TEXT PROVIDED Block Start

It’s the same insight as formatting SQL by hand – formatting is understanding. The loop just makes it productive: the close reading happens during refine, and the by-product – the derived rule – means you don’t make the same correction by hand a second time. You read closely once, and the agent repeats the result very reliably – as long as the rule stays in its context and doesn’t collide with another.

Worth keeping: The Generate→Refine→Derive loop is available as a compact checklist to download – including a generalized starter excerpt for your first .claude/rules/ file. Drop it into your repo, and the next generated SQL comes out in your house style from the start.

Summary

AI agents produce working but stylistically arbitrary SQL. Reformatting it by hand on every artifact doesn’t scale; deriving the convention once and handing it to the AI as a rule does. That’s exactly what the Generate→Refine→Derive loop delivers for the implicit conventions that surface during hand-correction.

Take-away:

  • The loop: Generate (AI) → Refine (human corrects) → Derive (AI extracts the rule from the diff) → Codify (rule into .claude/rules/) → Enforce (agent generates compliant code) → Repeat.
  • Derive instead of phrasing it yourself: have Claude Code analyze the difference between its output and your hand-edited version – the derived rule is automatically backed by an example.
  • The triple rule → rationale → do/don’t is what makes a rule usable for an agent; the rationale line is the bridge it generalizes over to new cases.
  • Targeted manual input is needed wherever a rule has a why that isn’t visible in the artifact – such as the parameter order “identifier first”, which takes precedence over “inputs before outputs” even for an INSERT with an INOUT return.
  • The refine step forces close reading, not just layout – exactly the scrutiny that generated code otherwise skips.
  • Limits: not everything comes from diffs (architecture, security, business rules), and not every correction deserves a rule – otherwise rule sprawl.

FAQ

Do I need Claude Code, or does the loop work with any LLM?

The principle – generate, correct by hand, turn the difference into a rule – works with any capable coding assistant. But the loop only pays off fully with an agent that loads project rule files automatically (in Claude Code, the .claude/rules/ files as a project instruction). Without that mechanism you’d have to re-supply the derived rules on every prompt – the “enforce” step would fall away.

How do I keep the AI from ignoring the rule next time anyway?

TEXT PROVIDED Block End
DATASET EXTRACT Block Start

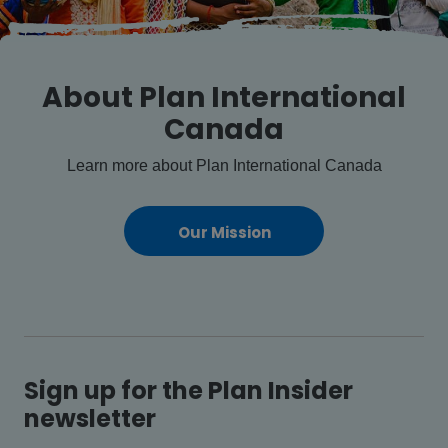
About Plan International
Canada
Learn more about Plan International Canada
Our Mission
Sign up for the Plan Insider
newsletter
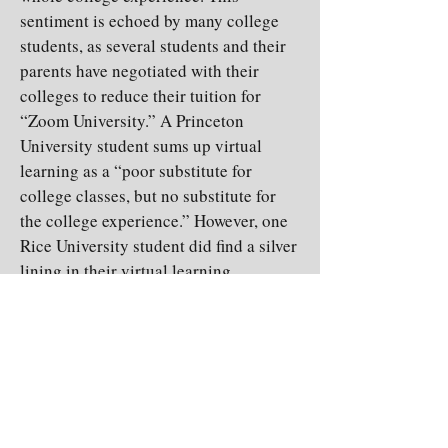
sentiment is echoed by many college
students, as several students and their
parents have negotiated with their
colleges to reduce their tuition for
“Zoom University.” A Princeton
University student sums up virtual
learning as a “poor substitute for
college classes, but no substitute for
the college experience.” However, one
Rice University student did find a silver
lining in their virtual learning
experience. “It’s good that we were
allowed to finish the semester and my
professors still gave lectures and I had
my textbooks, so I was still able to get
all of the information and learn.”
Despite the challenges and stressors
that online learning brings, students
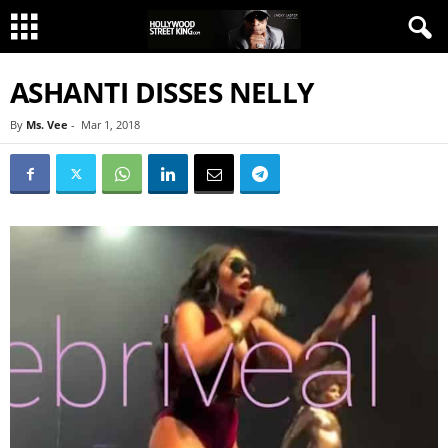
ASHANTI DISSES NELLY
By
Ms. Vee
-
Mar 1, 2018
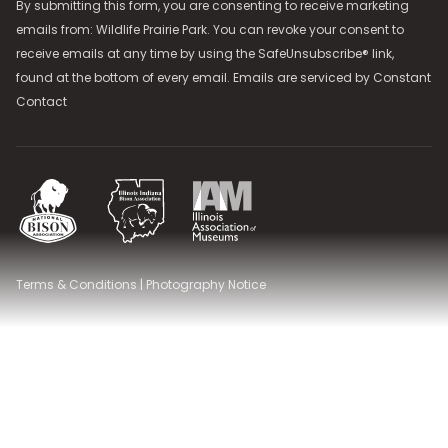
By submitting this form, you are consenting to receive marketing
emails from: Wildlife Prairie Park. You can revoke your consent to
receive emails at any time by using the SafeUnsubscribe® link,
found at the bottom of every email. Emails are serviced by
Constant
Contact
National Bison Association
Illinois Indiana Bison Association
Illinois Association of Museums
Terms & Conditions
|
Photography Notice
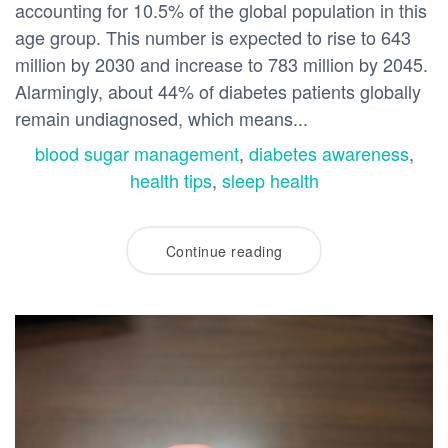
accounting for 10.5% of the global population in this
age group. This number is expected to rise to 643
million by 2030 and increase to 783 million by 2045.
Alarmingly, about 44% of diabetes patients globally
remain undiagnosed, which means...
blood sugar management
,
diabetes awareness
,
health tips
,
sleep health
Continue reading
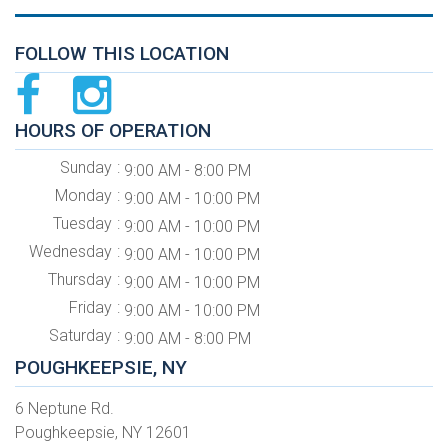
FOLLOW THIS LOCATION
HOURS OF OPERATION
Sunday
9:00 AM - 8:00 PM
Monday
9:00 AM - 10:00 PM
Tuesday
9:00 AM - 10:00 PM
Wednesday
9:00 AM - 10:00 PM
Thursday
9:00 AM - 10:00 PM
Friday
9:00 AM - 10:00 PM
Saturday
9:00 AM - 8:00 PM
POUGHKEEPSIE, NY
6 Neptune Rd.
Poughkeepsie, NY 12601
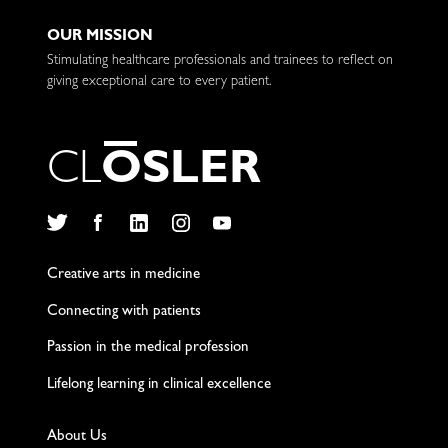
OUR MISSION
Stimulating healthcare professionals and trainees to reflect on
giving exceptional care to every patient.
C
L
O
S
L
E
R
Twitter
Facebook
LinkedIn
Instagram
YouTube
Creative arts in medicine
Connecting with patients
Passion in the medical profession
Lifelong learning in clinical excellence
About Us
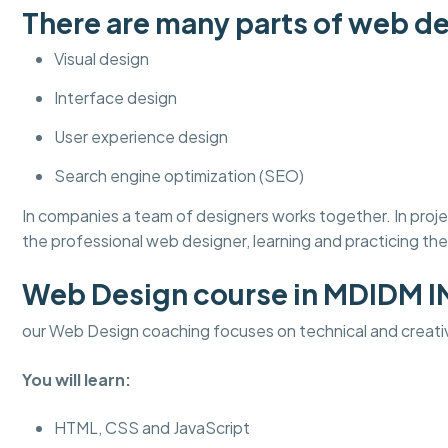
There are many parts of web de
Visual design
Interface design
User experience design
Search engine optimization (SEO)
In companies a team of designers works together. In pro
the professional web designer, learning and practicing thes
Web Design course in MDIDM 
our Web Design coaching focuses on technical and creati
You will learn:
HTML, CSS and JavaScript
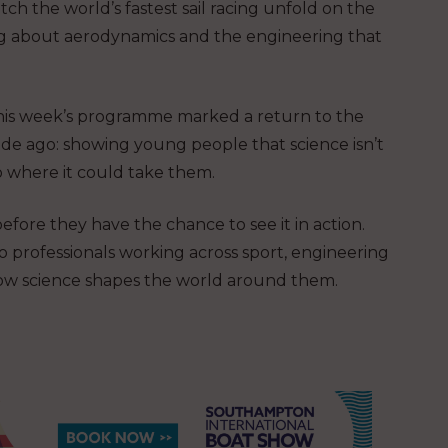
tch the world’s fastest sail racing unfold on the
ng about aerodynamics and the engineering that
this week’s programme marked a return to the
ade ago: showing young people that science isn’t
o where it could take them.
fore they have the chance to see it in action.
to professionals working across sport, engineering
how science shapes the world around them.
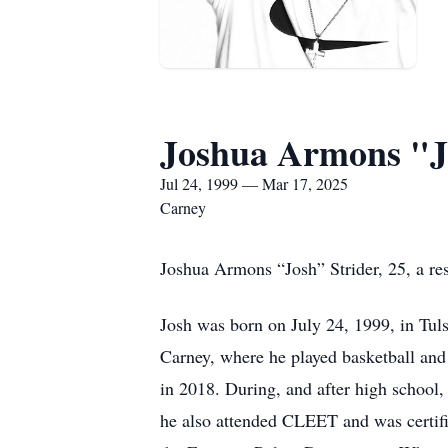
Joshua Armons "J
Jul 24, 1999 — Mar 17, 2025
Carney
Joshua Armons “Josh” Strider, 25, a r
Josh was born on July 24, 1999, in Tul
Carney, where he played basketball and
in 2018. During, and after high school, 
he also attended CLEET and was certifi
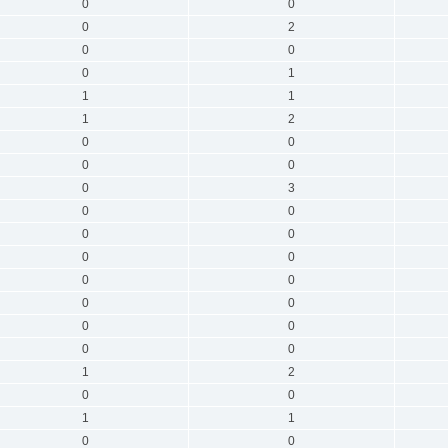
0
0
0
2
0
0
0
1
1
1
1
2
0
0
0
0
0
3
0
0
0
0
0
0
0
0
0
0
0
0
0
0
1
2
0
0
1
1
0
0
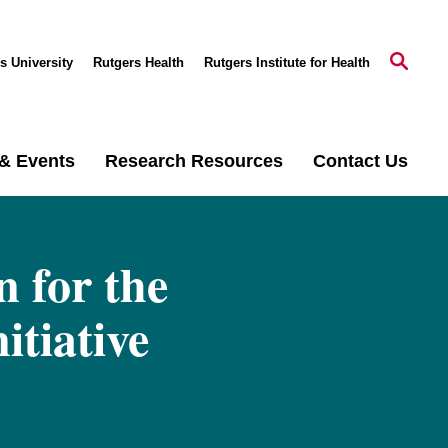
s University
Rutgers Health
Rutgers Institute for Health
& Events
Research Resources
Contact Us
 for the
tiative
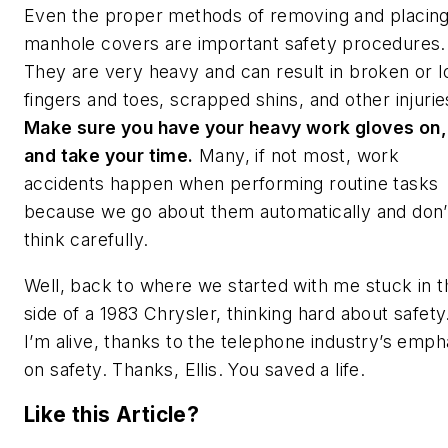
Even the proper methods of removing and placin
manhole covers are important safety procedures.
They are very heavy and can result in broken or l
fingers and toes, scrapped shins, and other injurie
Make sure you have your heavy work gloves on,
and take your time.
Many, if not most, work
accidents happen when performing routine tasks
because we go about them automatically and don’
think carefully.
Well, back to where we started with me stuck in t
side of a 1983 Chrysler, thinking hard about safety
I’m alive, thanks to the telephone industry’s emph
on safety. Thanks, Ellis. You saved a life.
Like this Article?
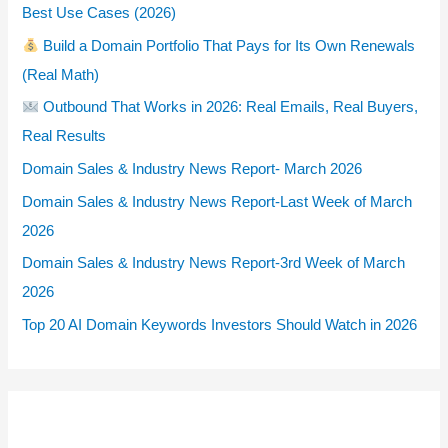
Best Use Cases (2026)
Build a Domain Portfolio That Pays for Its Own Renewals
(Real Math)
Outbound That Works in 2026: Real Emails, Real Buyers,
Real Results
Domain Sales & Industry News Report- March 2026
Domain Sales & Industry News Report-Last Week of March
2026
Domain Sales & Industry News Report-3rd Week of March
2026
Top 20 AI Domain Keywords Investors Should Watch in 2026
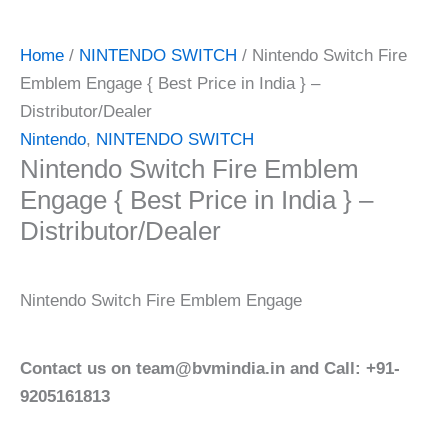
Home
/
NINTENDO SWITCH
/ Nintendo Switch Fire
Emblem Engage { Best Price in India } –
Distributor/Dealer
Nintendo
,
NINTENDO SWITCH
Nintendo Switch Fire Emblem
Engage { Best Price in India } –
Distributor/Dealer
Nintendo Switch Fire Emblem Engage
Contact us on team@bvmindia.in and Call: +91-
9205161813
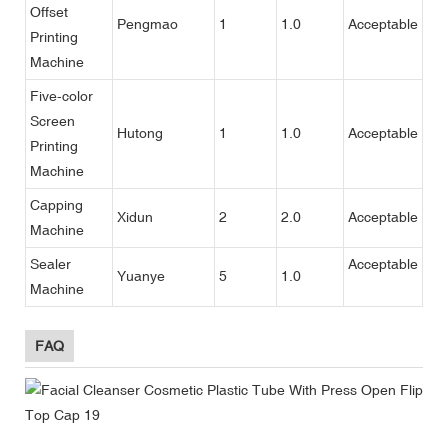
Offset
Pengmao
1
1.0
Acceptable
Printing
Machine
Five-color
Screen
Hutong
1
1.0
Acceptable
Printing
Machine
Capping
Xidun
2
2.0
Acceptable
Machine
Sealer
Acceptable
Yuanye
5
1.0
Machine
FAQ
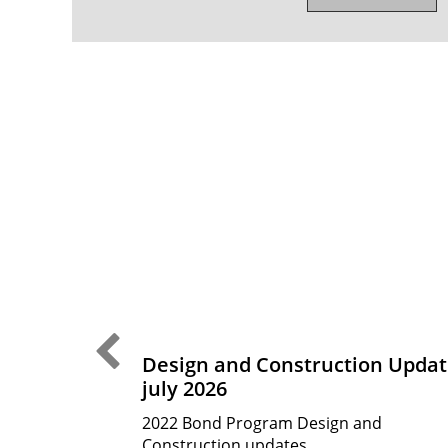
Previous Slide
CTE
Design and Construction Updat
july 2026
ess identified
ne arts and CTE
2022 Bond Program Design and
des many of
Construction updates.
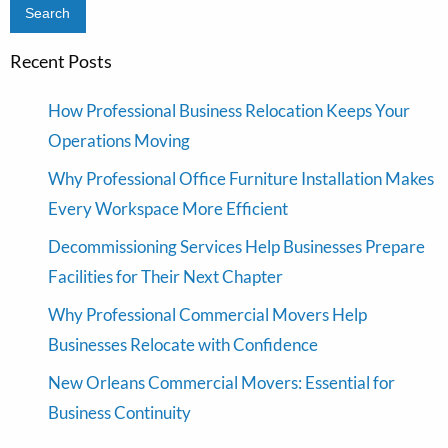
Recent Posts
How Professional Business Relocation Keeps Your
Operations Moving
Why Professional Office Furniture Installation Makes
Every Workspace More Efficient
Decommissioning Services Help Businesses Prepare
Facilities for Their Next Chapter
Why Professional Commercial Movers Help
Businesses Relocate with Confidence
New Orleans Commercial Movers: Essential for
Business Continuity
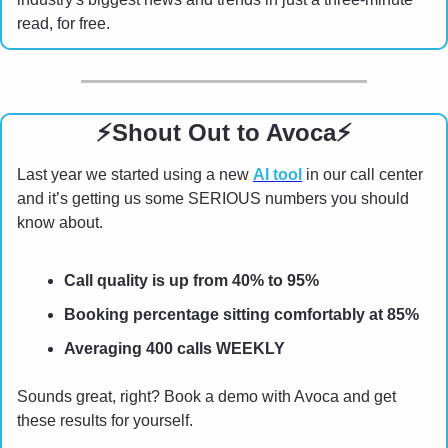
read, for free. 
⚡
Shout Out to Avoca
⚡
Last year we started using a new 
AI tool
 in our call center 
and it’s getting us some SERIOUS numbers you should 
know about.
Call quality is up from 40% to 95%
Booking percentage sitting comfortably at 85%
Averaging 400 calls WEEKLY
Sounds great, right? Book a demo with Avoca and get 
these results for yourself.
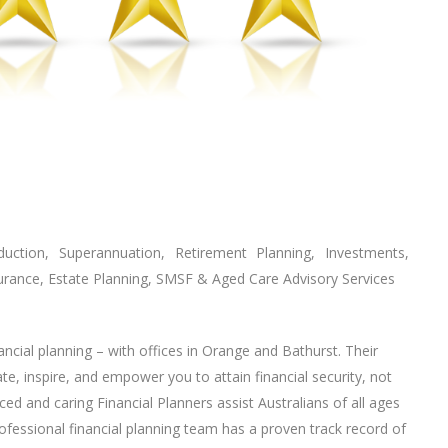
tion, Superannuation, Retirement Planning, Investments,
urance, Estate Planning, SMSF & Aged Care Advisory Services
ancial planning – with offices in Orange and Bathurst. Their
ate, inspire, and empower you to attain financial security, not
ced and caring Financial Planners assist Australians of all ages
professional financial planning team has a proven track record of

DATASET EXTRACT Block End

WORK INSTRUCTION 1
In the text on the Generate→Refine→Derive loop, what three-part structure makes a rule usable for an agent?
WORK INSTRUCTION 2
Pick up the text on the Generate→Refine→Derive loop after its final line and continue it.

FINAL ANSWER 1
The triple rule → rationale → do/don't.

FINAL ANSWER 2
Three levers. First, a do/don’t example rather than pure prose – the agent imitates visible code more reliably than an abstract instruction. Second, the rationale line, so it carries the rule over to cases not spelled out literally. Third, if an artifact deviates anyway, that’s exactly the next pass of the loop – correct it, derive the difference, sharpen the rule. A rule that gets broken repeatedly is usually phrased too vaguely. (LLMs do drop rules under context pressure or when rules conflict – which is why the loop is an ongoing process, not a one-off setup.)

What if two rules contradict each other?

Then the rule set needs a precedence statement – just like in the parameter example: “identifier first” beats “inputs before outputs”. Such conflicts aren’t a defect but a signal that a design decision has to be made explicit. Write the priority into the rule file instead of relying on the order of the rules.

Is the loop worth it for solo developers, or only in a team?

Especially solo. The “other developer” whose style differs from yours is, in AI-assisted coding, the agent itself. A derived rule file turns that unreliable co-author into one that mostly hits your style. In a team, one more question is added: which correction becomes the official rule is then a team decision (review, convention) – the mechanism stays the same.

Isn’t this just formatting – why so much effort over style?

The loop addresses style and understanding. The style part is what makes generated code reviewable in the first place. But the understanding doesn’t come from the reformatting itself – it comes from the close reading the refine step forces, during which you notice when the logic is wrong, not just the layout. A plain auto-formatter would produce the style but format the substantive bug right along with it.